To do this, the audit will focus on:

• Top management leadership and commitment to information security policy and the information security objectives
• Documentation requirements listed in ISO/IEC 27001
• Assessment of information security-related risks and that the assessments produce consistent, valid and comparable results if repeated
• Determination of control objectives and controls based on the information security risk assessment Risk treatment processes
• Information security performance and the effectiveness of the ISMS, evaluating against the information security objectives
• Correspondence between the determined controls, the Statement of Applicability and the results of the information security risk assessment and risk treatment process and the information security policy and objectives
• Implementation of controls (see Annex A), taking into account the external and internal context
• And related risks, the organization’s monitoring, measurement and analysis of information security
• Processes and controls to determine whether controls are implemented and effective and meet their stated information security objectives
• Programmes, processes, procedures, records, internal audits and reviews of the ISMS effectiveness to ensure that these are traceable to top management decisions and the information security policy and objectives

Once you have completed stage two and passed the audit — you will receive your official certification.

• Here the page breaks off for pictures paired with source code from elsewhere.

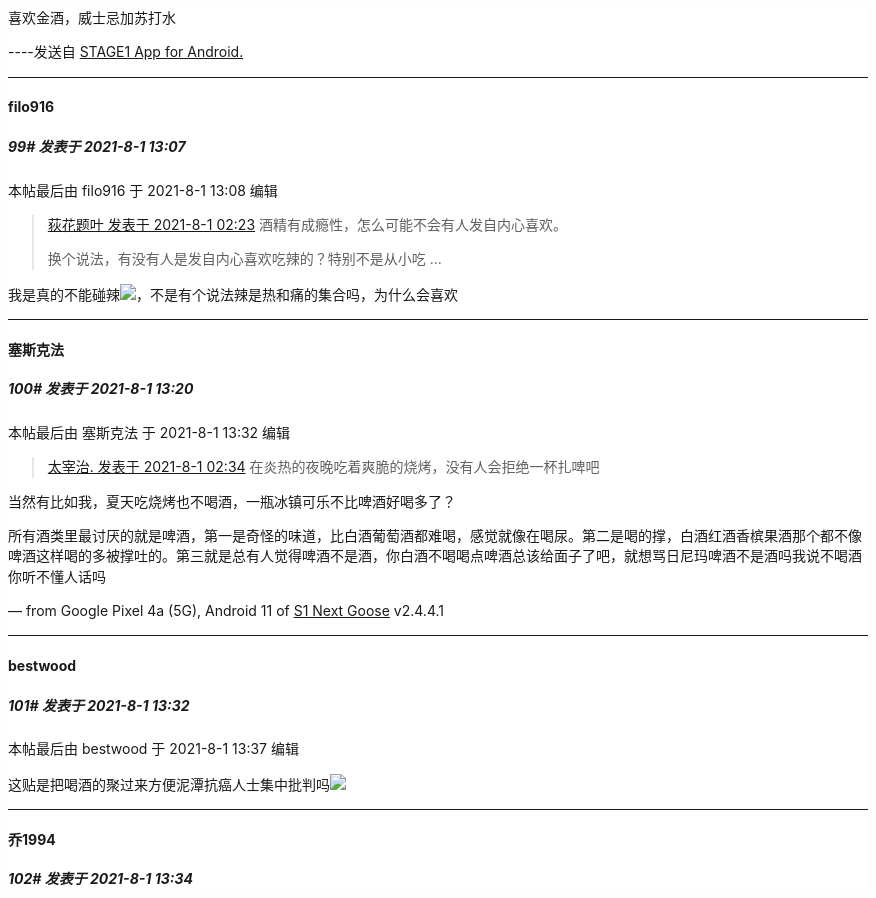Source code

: 
喜欢金酒，威士忌加苏打水


----发送自 [STAGE1 App for Android.](http://stage1.5j4m.com/?1.29)


*****

####  filo916  
##### 99#       发表于 2021-8-1 13:07


 本帖最后由 filo916 于 2021-8-1 13:08 编辑 
<blockquote><a href="httphttps://bbs.saraba1st.com/2b/forum.php?mod=redirect&amp;goto=findpost&amp;pid=52188567&amp;ptid=2018506" target="_blank">荻花题叶 发表于 2021-8-1 02:23</a>
酒精有成瘾性，怎么可能不会有人发自内心喜欢。


换个说法，有没有人是发自内心喜欢吃辣的？特别不是从小吃 ...</blockquote>
我是真的不能碰辣<img src="https://static.saraba1st.com/image/smiley/face2017/068.png" referrerpolicy="no-referrer">，不是有个说法辣是热和痛的集合吗，为什么会喜欢


*****

####  塞斯克法  
##### 100#       发表于 2021-8-1 13:20


 本帖最后由 塞斯克法 于 2021-8-1 13:32 编辑 
<blockquote><a href="httphttps://bbs.saraba1st.com/2b/forum.php?mod=redirect&amp;goto=findpost&amp;pid=52188601&amp;ptid=2018506" target="_blank">太宰治. 发表于 2021-8-1 02:34</a>
在炎热的夜晚吃着爽脆的烧烤，没有人会拒绝一杯扎啤吧</blockquote>
当然有比如我，夏天吃烧烤也不喝酒，一瓶冰镇可乐不比啤酒好喝多了？

所有酒类里最讨厌的就是啤酒，第一是奇怪的味道，比白酒葡萄酒都难喝，感觉就像在喝尿。第二是喝的撑，白酒红酒香槟果酒那个都不像啤酒这样喝的多被撑吐的。第三就是总有人觉得啤酒不是酒，你白酒不喝喝点啤酒总该给面子了吧，就想骂日尼玛啤酒不是酒吗我说不喝酒你听不懂人话吗


— from Google Pixel 4a (5G), Android 11 of [S1 Next Goose](https://pan.baidu.com/s/1mi43uRm) v2.4.4.1


*****

####  bestwood  
##### 101#       发表于 2021-8-1 13:32


 本帖最后由 bestwood 于 2021-8-1 13:37 编辑 

这贴是把喝酒的聚过来方便泥潭抗癌人士集中批判吗<img src="https://static.saraba1st.com/image/smiley/face2017/067.png" referrerpolicy="no-referrer">


*****

####  乔1994  
##### 102#       发表于 2021-8-1 13:34
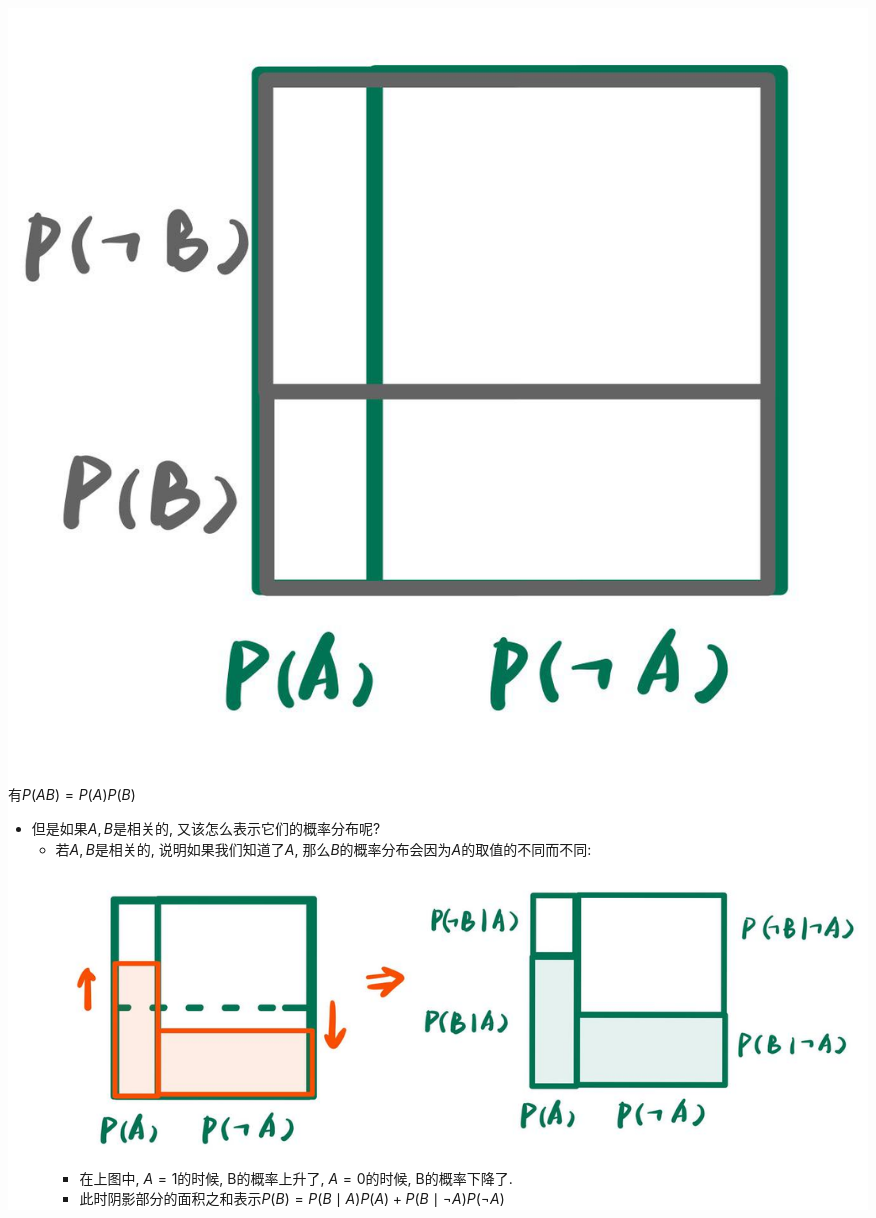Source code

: ![250](notes/2021/2021.12/assets/img_2022-10-15-7.png)
有$P(AB)=P(A)P(B)$

- 但是如果$A,B$是相关的, 又该怎么表示它们的概率分布呢?
	- 若$A,B$是相关的, 说明如果我们知道了$A$, 那么$B$的概率分布会因为$A$的取值的不同而不同:
			![](notes/2021/2021.12/assets/img_2022-10-15-8.png)
		- 在上图中, $A=1$的时候, B的概率上升了, $A=0$的时候, B的概率下降了.
		 - 此时阴影部分的面积之和表示$P(B)=P(B\mid A)P(A)+P(B\mid\neg A)P(\neg A)$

• Surveillance/periodic audits: happen between certification and recertification audits focusing on specific areas of the ISMS. This is done every year.
• Recertification audit: This is necessary to keep your certification and covers all aspects of the standard and must be carried out every 3 years.

How long does it take to get ready for an ISO 27001 external audit?

Depending on the size of your company or organisation, you can be audit-ready in about 8 weeks. If you decide to go the manual route of building your documentation from scratch, it can take at least approximately 4 months.

There are a few main requirements you need to fulfil to obtain your ISO 27001. To help you with it, we’ve compiled a series of checklists which outline everything you’ll need for your certification.

• 1 to 20 employees - Up to 3 months
• 20 to 50 employees – 3 to 5 months
• 50 to 200 employees - 5 to 8 months
• More than 200 employees - 8 to 20 months

It is also important to take into account several other variables that may affect the time it takes for you to obtain the certification.

• The number of individuals on the ISMS implementation project (relative to the size of the business)
• The amount of time individuals are willing to spend on the project
• Engagement / endorsement / support from leadership
• The size of the company and complexity
• Auditor availability to conduct the external audit

When implementing your ISMS, you may experience unforeseen challenges which may delay certification as well.